Forman described physical frailty as a loss of lean muscle mass as well as speed of movement, weakening, fatigability and diminished activity that are typical among many older people struggling with CVD.
The intertwining of frailty and CVD is particularly magnified, he said, in respect to patients who are hospitalized. Often these patients become more disabled while in the hospital, even if the incident CVD is treated successfully, and they either do poorly at home or go to a nursing home, and many are soon re-hospitalized for non-cardiovascular issues. “Frailty essentially exacerbates vulnerability to poor short- and long-term outcomes,” Forman said.
Next: "Powerful measure" of the benefit of cardiac rehabilitation
Forman asserted that cardiac rehabilitation can moderate frailty in these patients, and he emphasized the value of a holistic perspective of what predisposes patients to CVD risk. “When people say risk factors for cardiac rehabilitation, they often talk about ejection fraction, cholesterol or tobacco history,” he said. “We agree with that, but also with the need to address other dimensions of the patient.”

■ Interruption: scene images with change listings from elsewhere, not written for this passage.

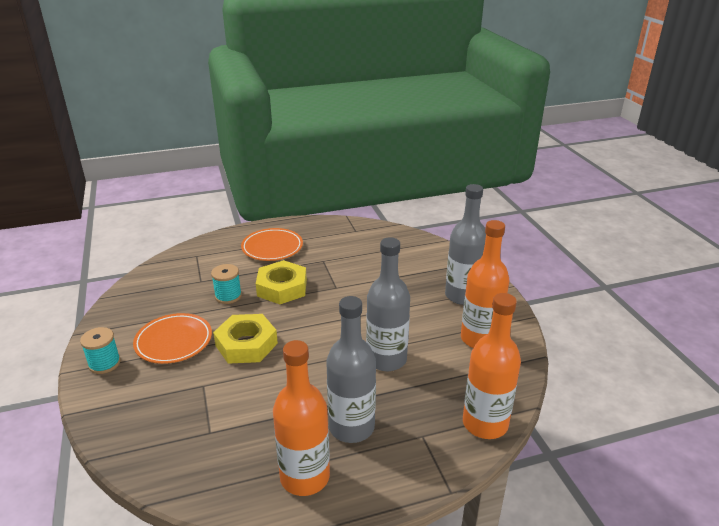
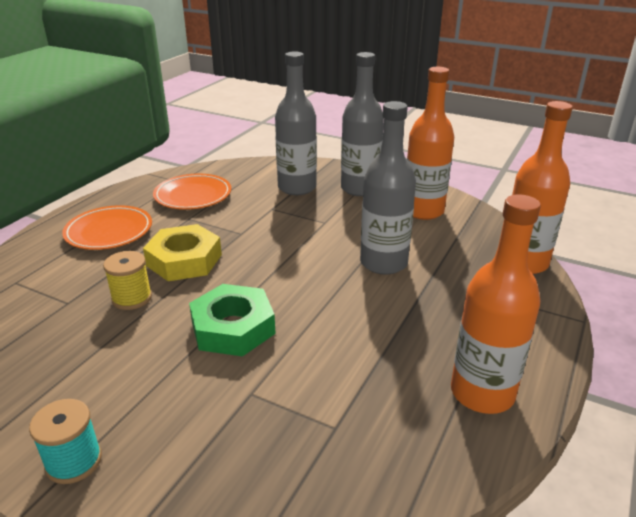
camera: 45 degrees left, 0 degrees up
(174, 341) = (137, 377): orange plate -> orange plate (193, 196)
(228, 296) = (132, 298): turquoise spool -> yellow spool
(246, 344) = (233, 328): yellow nut -> green nut
(351, 427) = (447, 328): grey bottle -> grey bottle (297, 188)

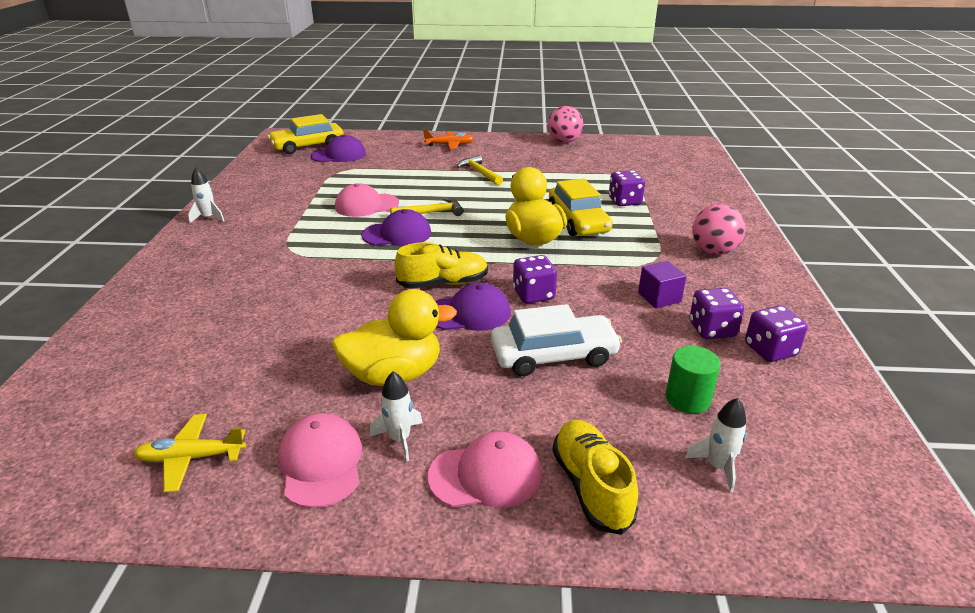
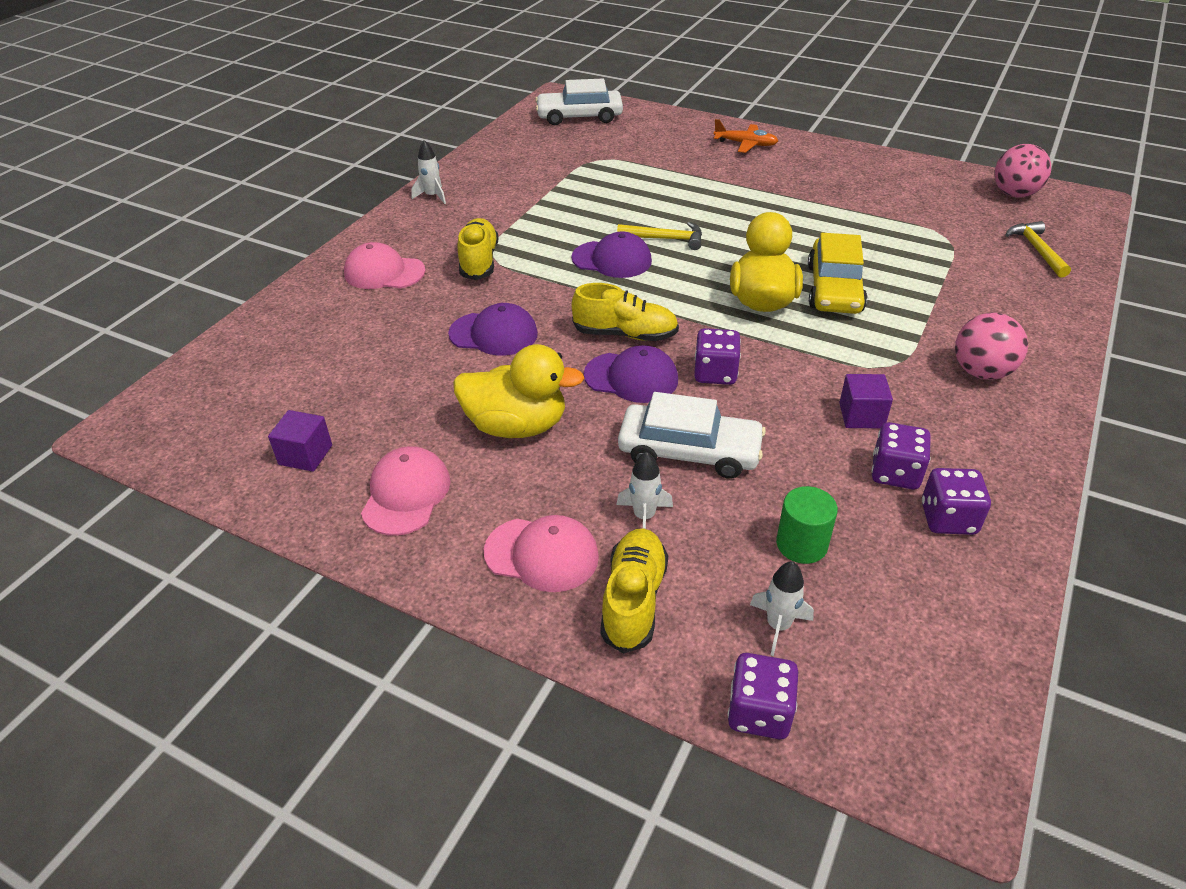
camera: 25 degrees right, 10 degrees up
(191, 458) = (305, 455): yellow plane -> purple cube
(281, 257) = (479, 261): none -> yellow shoe
(308, 146) = (579, 116): yellow car -> white car
(339, 155) = (607, 136): purple cap -> purple cap (493, 334)
(366, 205) = (600, 213): pink cap -> pink cap (384, 272)
(400, 439) = (485, 493): white rocket -> white rocket (644, 517)
(480, 173) = (757, 193): yellow hammer -> yellow hammer (1036, 250)
(564, 141) = (899, 165): pink ball -> pink ball (1014, 194)
(624, 201) = (916, 273): purple dice -> purple dice (759, 712)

Along with the traditional precepts of cardiac rehabilitation to achieve risk factor reduction, aerobic exercise and education, Forman and his colleagues have added strength and balance as key training goals for frail patients.
In addition, Forman said they also assess for and address cognitive impairments that are sometimes associated with frailty. One critical component in their program is the development of instructions and reinforcements geared toward patients with cognitive deficits.
Although the cardiac rehabilitation program at Veterans Administration Pittsburgh Healthcare System is only one year old, Forman said that pre/post data on over 70 patients show that the patients who are frail benefit the most from the program compared to patients who are not frail with proportionately greater improvements in strength, speed and balance.
Another powerful measure of the benefit of cardiac rehabilitation in frail patients, Forman said, is the measure of confidence that patients feel in their daily activities (e.g., questions like “Do you feel safe walking up the driveway or walking to the grocery store?”). “Everyone [in cardiac rehabilitation] benefits,” said Forman, “but the benefit relative to initial impairment is greater in patients who are frail.”
Overall, Forman says that he thinks the inclusion of frailty in the assessment and management of CVD patients is a “no brainer” and anticipates that it will become a component of other cardiac rehabilitation programs.
He emphasized that cardiac rehabilitation is a vital part of overall cardiovascular care for frail adults, and it plays a key role in enabling vulnerable patients to regain capacities to manage their activities of daily living, and to reduce chances of rehospitalization.